At the national level, home prices were up on an annual basis by 3.3%, which represents an increase from September’s annual rate of home-price appreciation.
What happened: Phoenix saw the highest home-price appreciation in the country in October, posting a 5.8% year-over-year increase. Tampa, Fla., was next with a 4.9% uptick, followed by Charlotte, N.C., with a 4.8% increase. San Francisco, meanwhile, experienced a decrease in home prices on an annual basis for the third consecutive month.
Overall, home prices rose more substantially in October than in September for 12 of the 20 cities in the Case-Shiller Index.
“It is, of course, still too soon to say whether this marks an end to the deceleration or is merely a pause in the longer-term trend,” said Craig J. Lazzara, managing director and global head of index investment strategy at S&P Dow Jones Indices.
The big picture: The Federal Housing Finance Agency also released its monthly home-price index Tuesday, which found that home prices rose 0.2% nationally between September and October and 5% year-over-year.
Regionally, the FHFA found that home prices actually moved lower between September and October in some parts of the country. Prices dropped 0.5% on a monthly basis in the East North Central region, which includes Michigan, Wisconsin, Illinois, Indiana and Ohio. In the West North Central region, which includes North Dakota, South Dakota, Minnesota, Nebraska, Iowa, Kansas and Missouri, prices fell 0.2%, the FHFA reported.
Home prices are expected to continue rising in 2020, though economists’ predictions differ as to how much they will increase. Two factors that are expected to help lift home prices in 2020 are the continued low inventory of homes for sale and affordable mortgage rates.
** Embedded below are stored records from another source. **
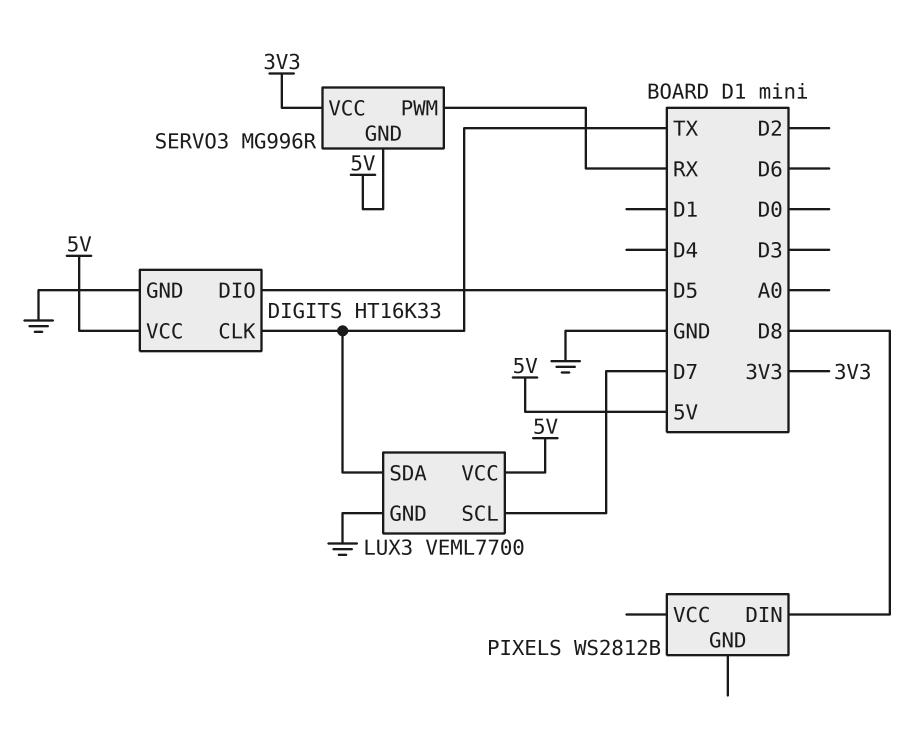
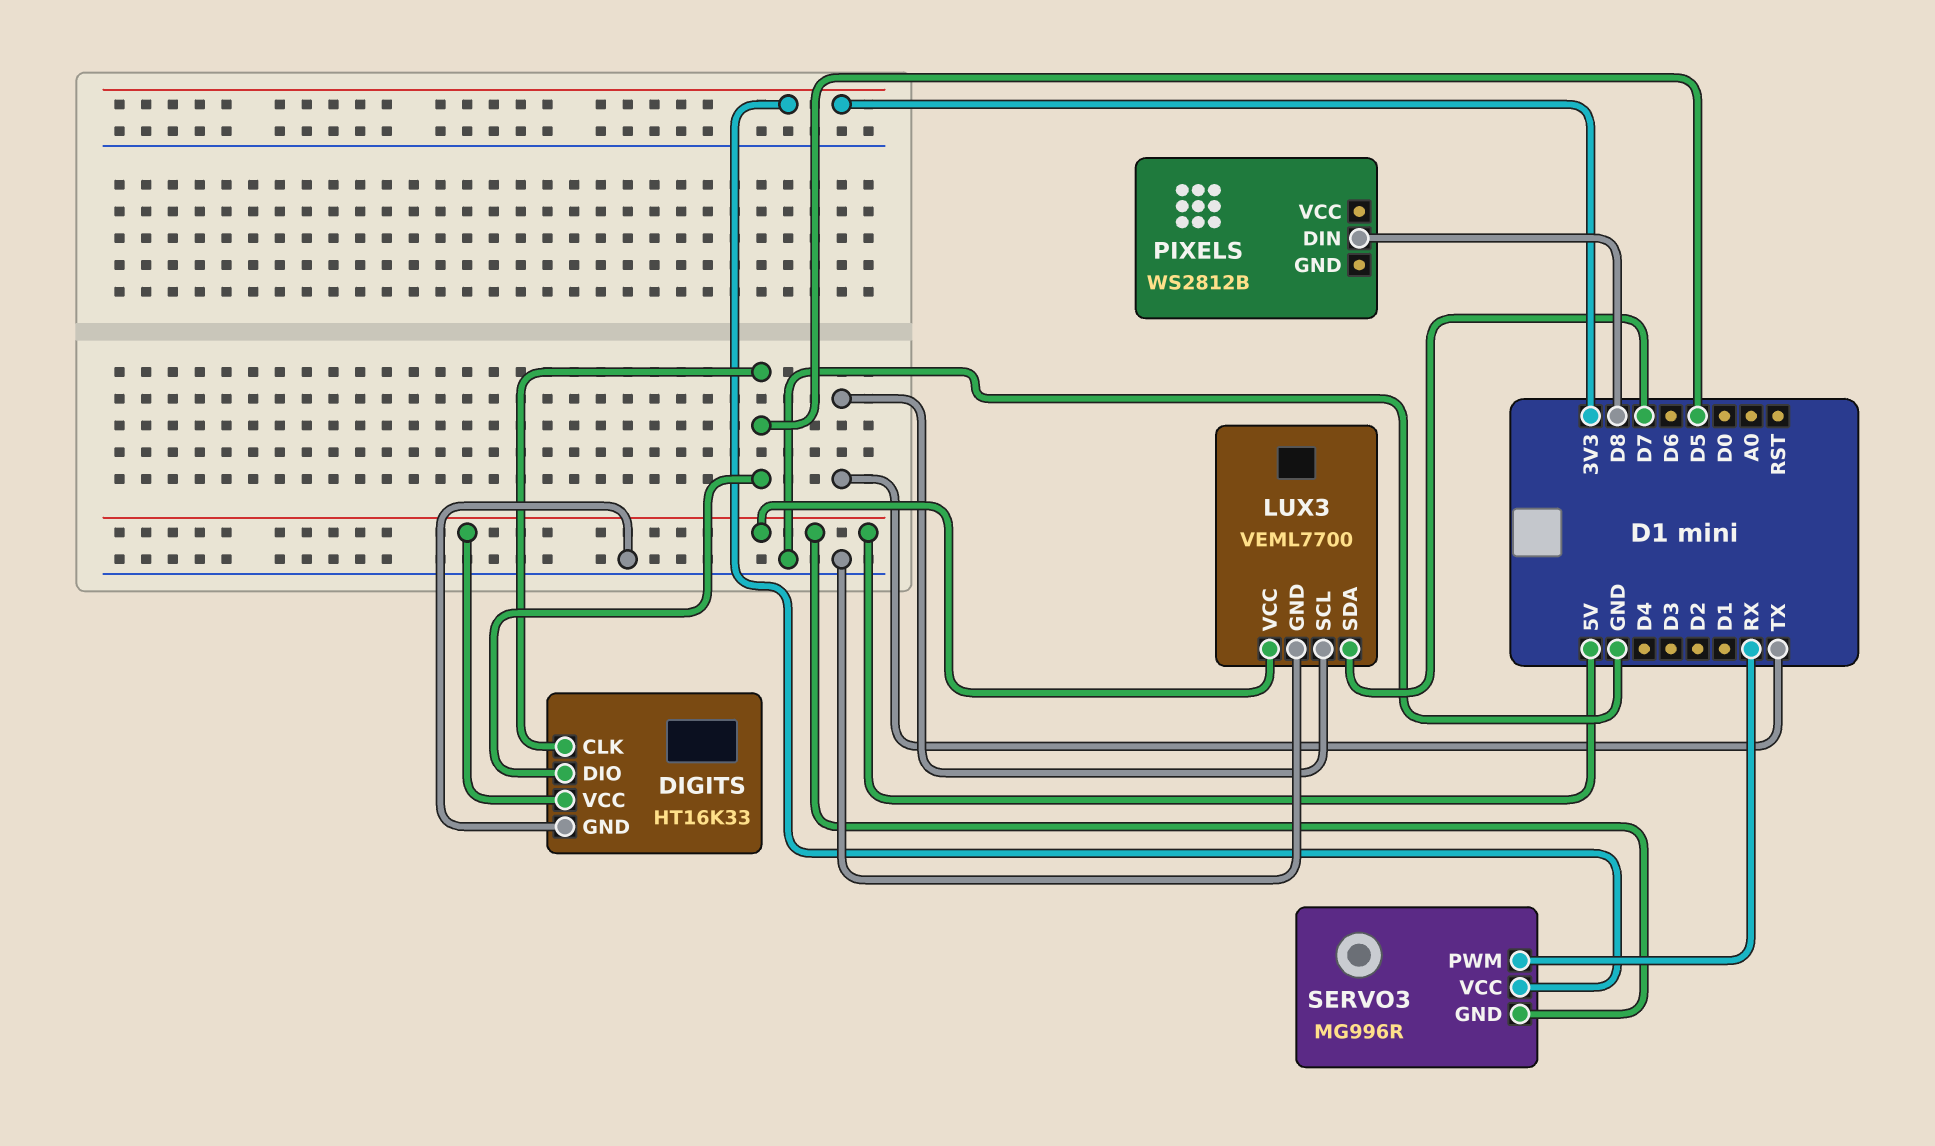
DIGITS pin CLK: TX -> D5
LUX3 pin SCL: D7 -> TX
LUX3 pin SDA: TX -> D7

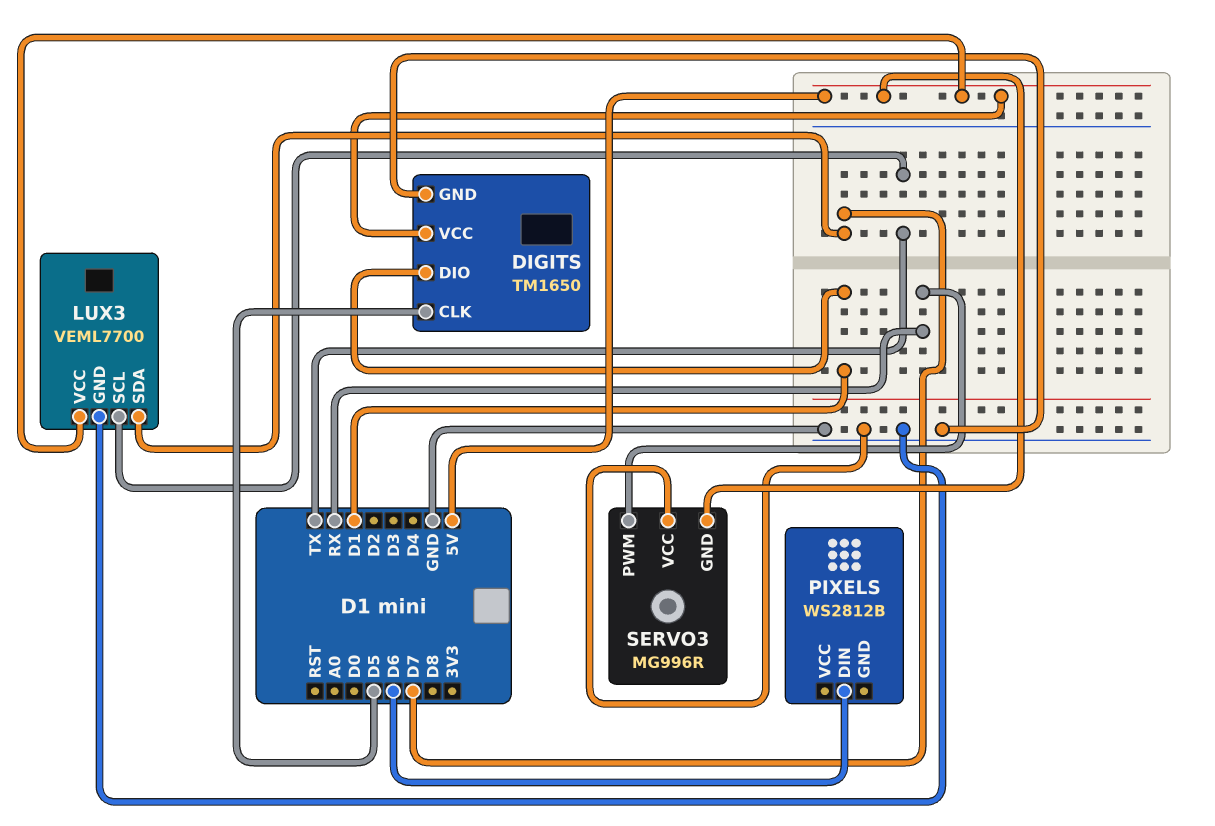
DIGITS: HT16K33 -> TM1650
DIGITS pin DIO: D5 -> D1
PIXELS pin DIN: D8 -> D6
SERVO3 pin VCC: 3V3 -> GND

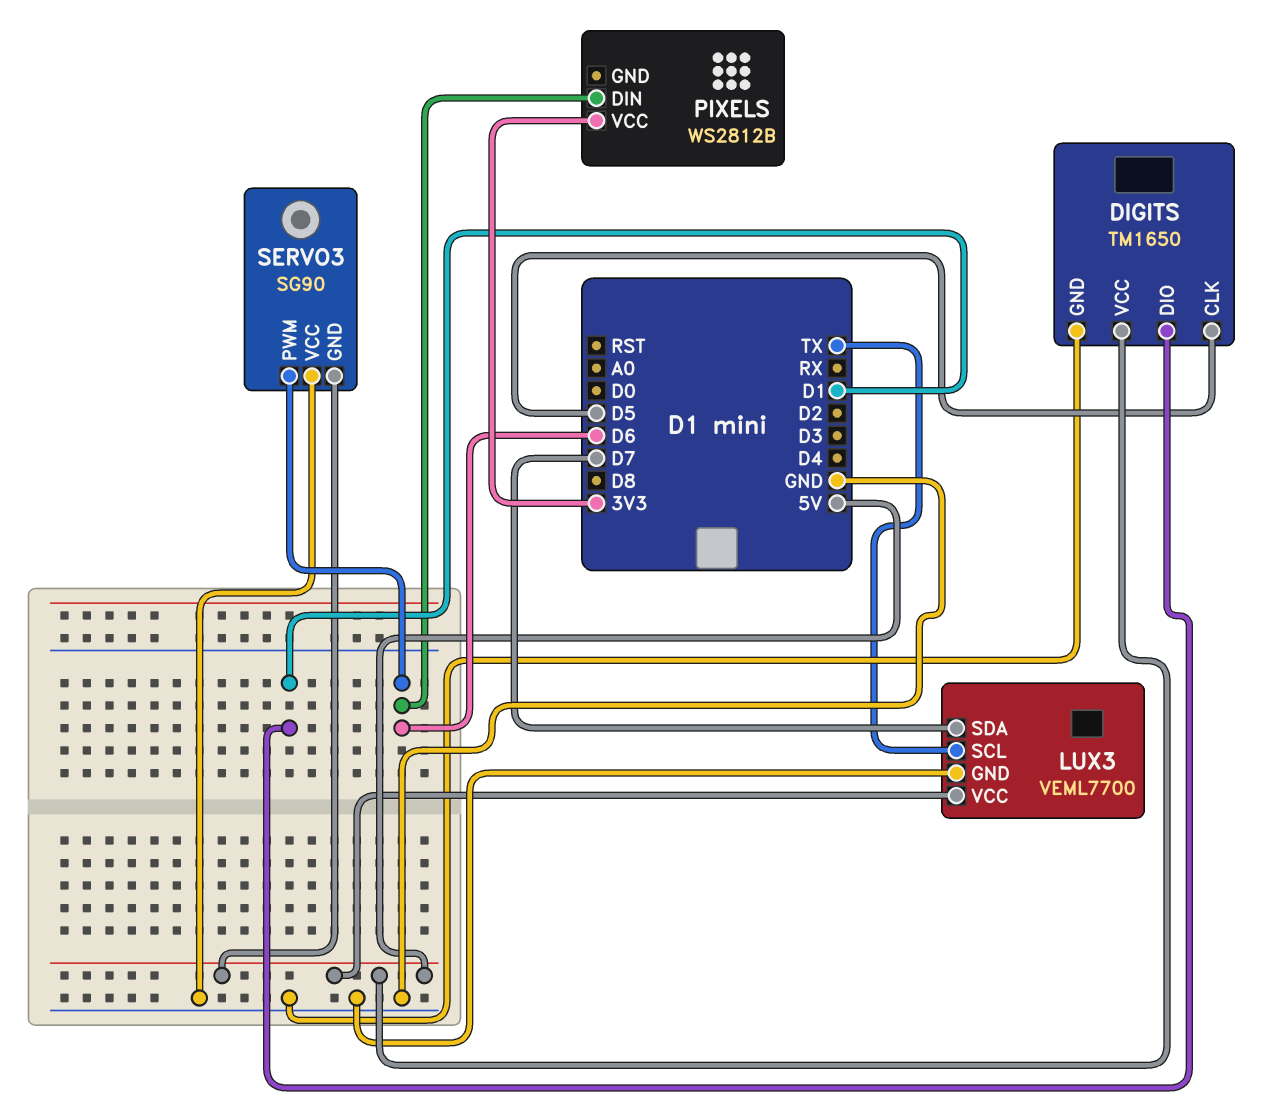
PIXELS pin VCC: none -> 3V3
SERVO3: MG996R -> SG90
SERVO3 pin PWM: RX -> D6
On a local level though, smaller cities away from the coasts such as Boise, Idaho, are primed to see more explosive home price growth in 2020 as people look to buy homes in more affordable parts of the country and leave the pricy markets in states like California and New York.
What they’re saying: “The decline in mortgage rates, down about one percentage point for fixed-rate loans from one year ago, has supported a rise in sales activity and home prices,” CoreLogic CLGX, +0.25% chief economist Frank Nothaft.
“The moderately rising home prices of late 2019 suggest the economy is approaching a point where prices are beneficial for both buyers and sellers. However, the strain of low inventories at most price points suggests prices will continue to rise into the foreseeable future,” said Bill Banfield, executive vice president of capital markets at Quicken Loans.
Market reaction: The Dow Jones Industrial Average DJIA, -0.07% and S&P 500 SPX, -0.02% both moved slightly lower in Tuesday morning trades as 2019 draws to a close. The 10-year Treasury yield TMUBMUSD10Y, +2.15%, however, rose slightly as reports emerged that Chinese trade negotiators were expected to visit Washington this weekend to sign the phase-one trade deal.